● **Problem statement**
Can you reproduce every line of the listing below word for word, without the pictures?

+++

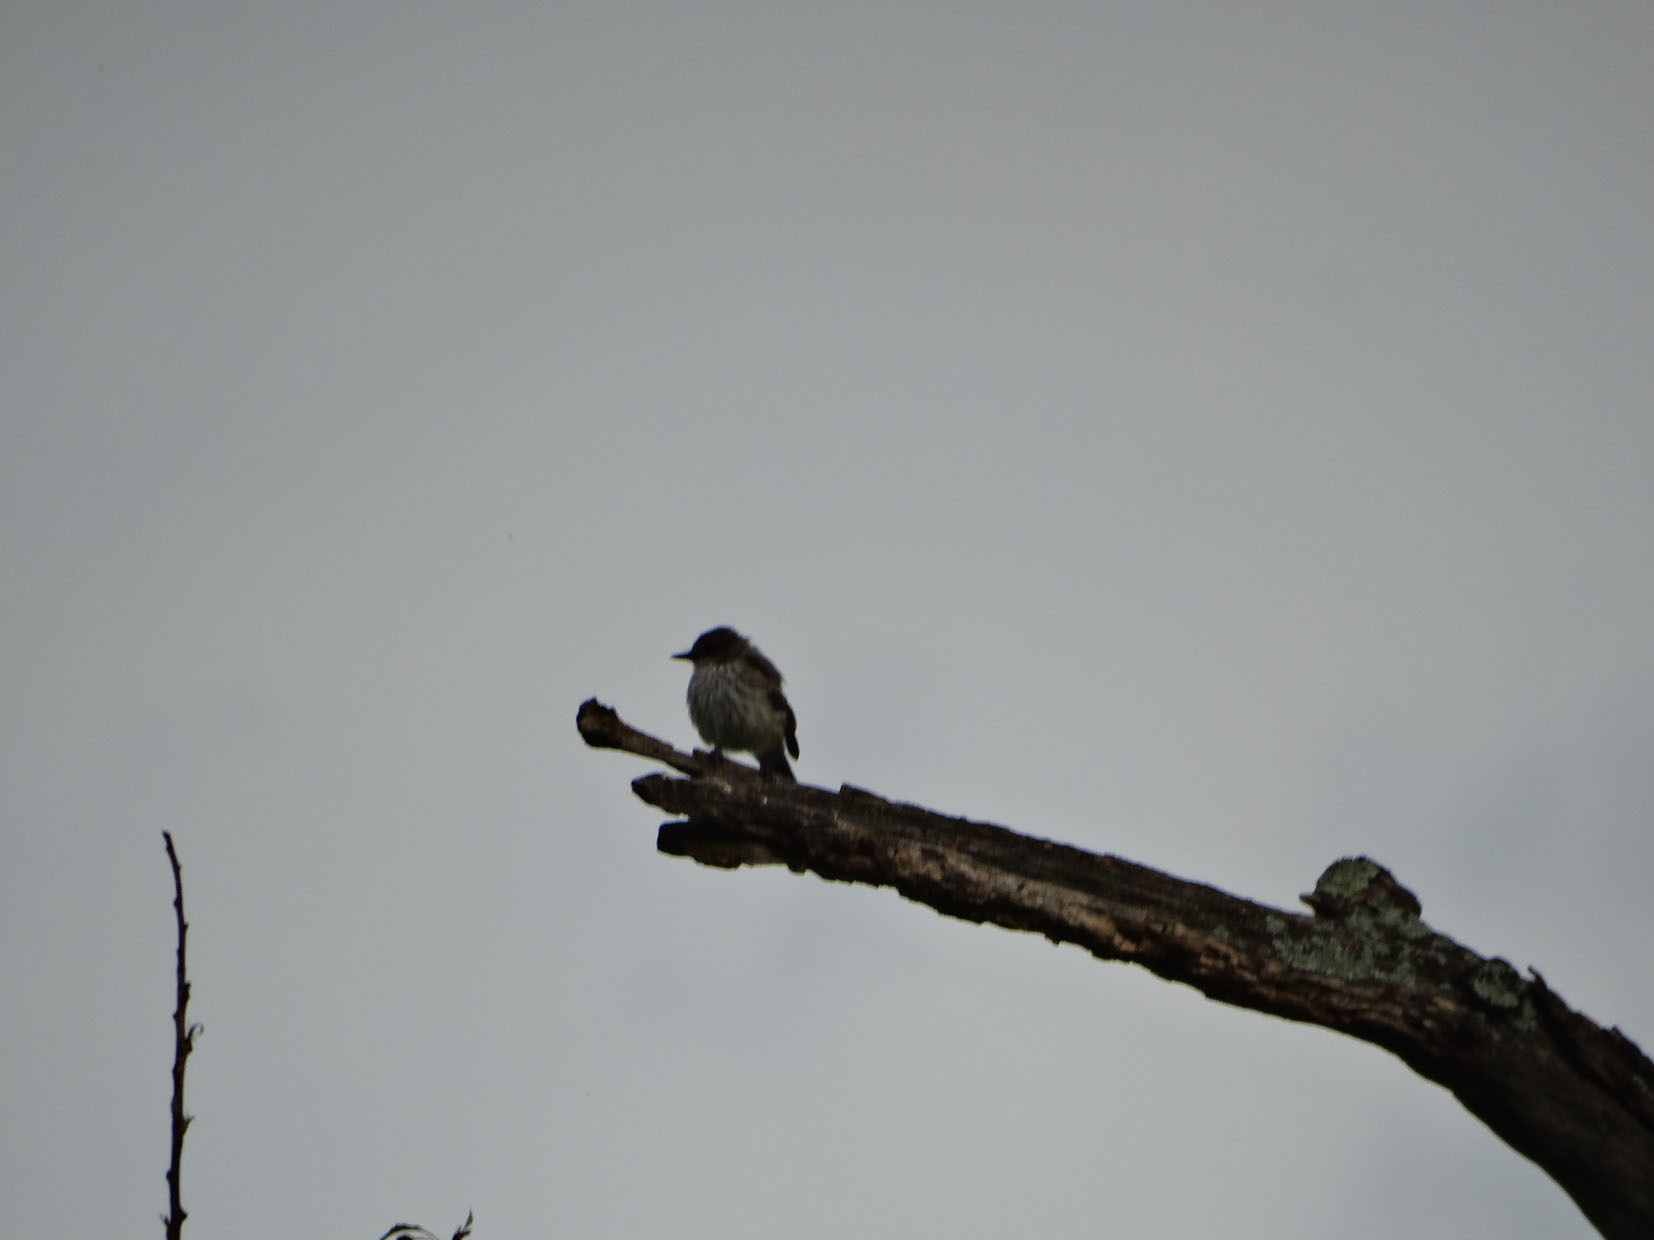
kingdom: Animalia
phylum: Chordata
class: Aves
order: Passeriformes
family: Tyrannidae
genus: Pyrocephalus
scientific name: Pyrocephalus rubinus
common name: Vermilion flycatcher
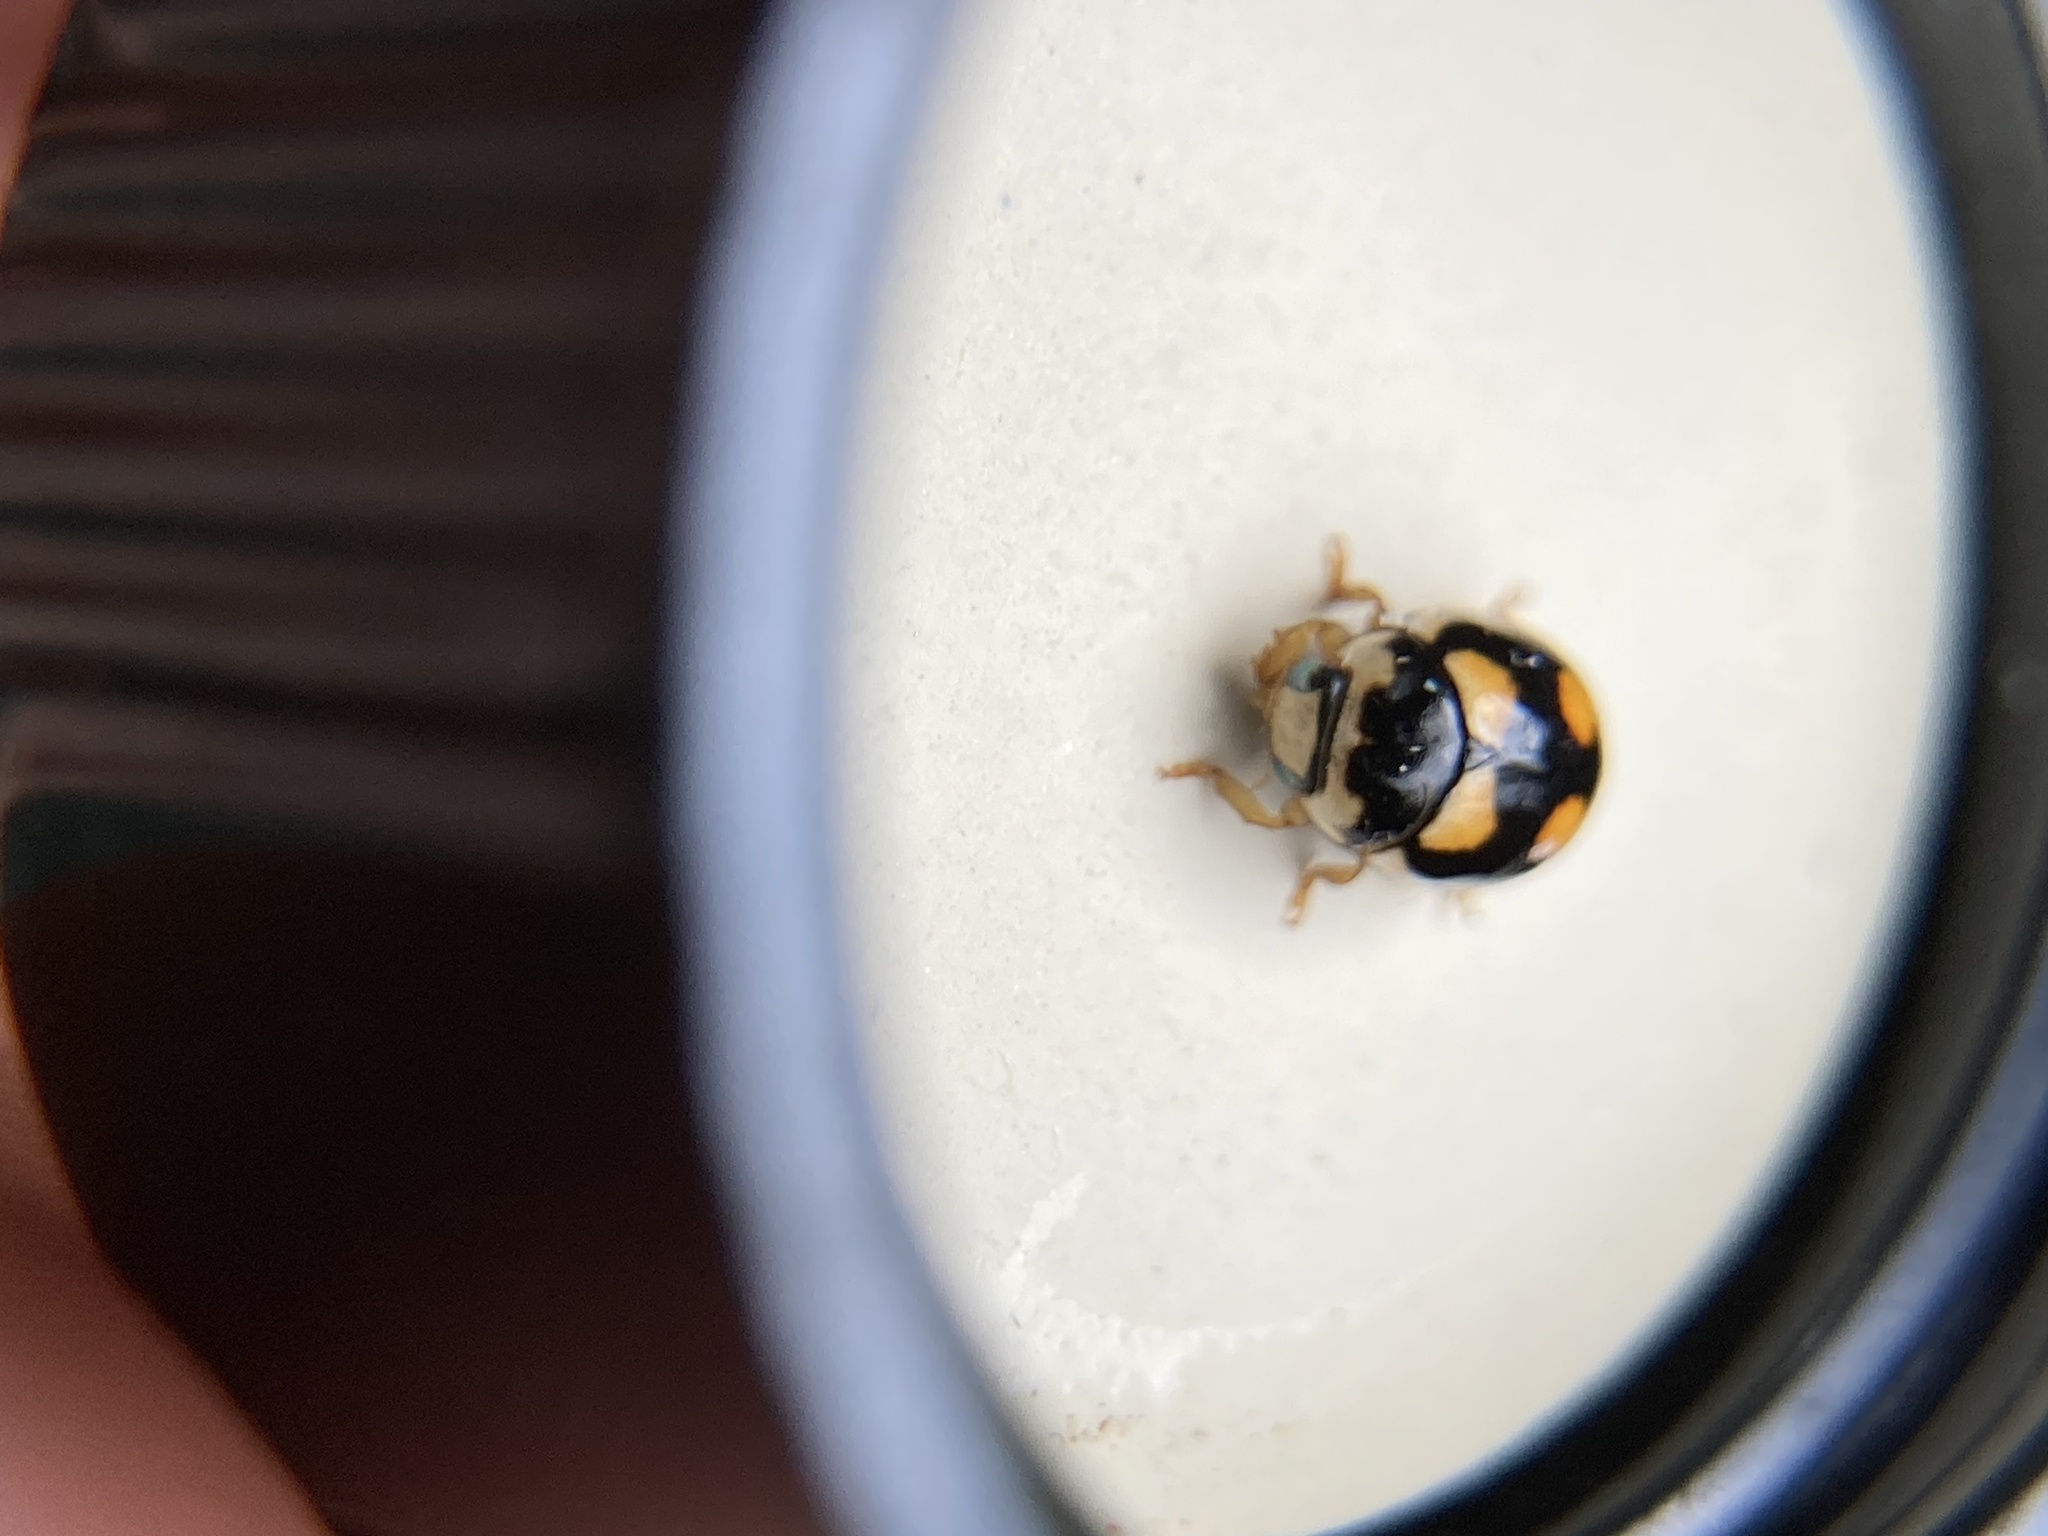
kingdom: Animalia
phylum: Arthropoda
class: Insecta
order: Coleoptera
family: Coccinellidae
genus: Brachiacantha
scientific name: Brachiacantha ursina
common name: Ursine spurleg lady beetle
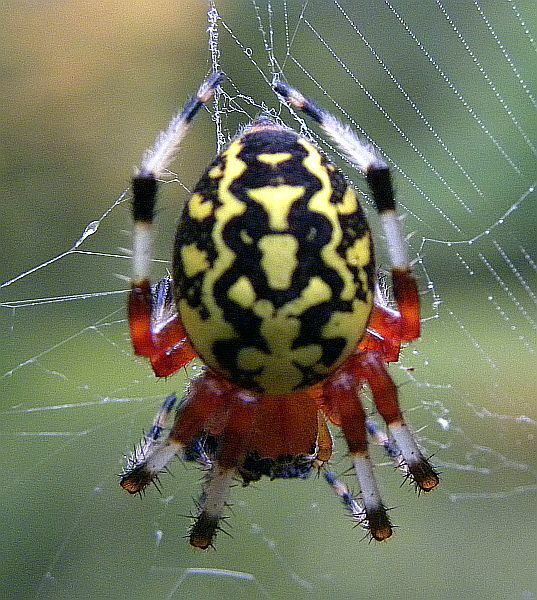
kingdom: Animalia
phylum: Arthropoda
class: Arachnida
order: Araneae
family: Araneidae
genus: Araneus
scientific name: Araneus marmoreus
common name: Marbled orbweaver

+++

● **Response to this task**
kingdom: Animalia
phylum: Chordata
class: Aves
order: Passeriformes
family: Tyrannidae
genus: Pyrocephalus
scientific name: Pyrocephalus rubinus
common name: Vermilion flycatcher
kingdom: Animalia
phylum: Arthropoda
class: Insecta
order: Coleoptera
family: Coccinellidae
genus: Brachiacantha
scientific name: Brachiacantha ursina
common name: Ursine spurleg lady beetle
kingdom: Animalia
phylum: Arthropoda
class: Arachnida
order: Araneae
family: Araneidae
genus: Araneus
scientific name: Araneus marmoreus
common name: Marbled orbweaver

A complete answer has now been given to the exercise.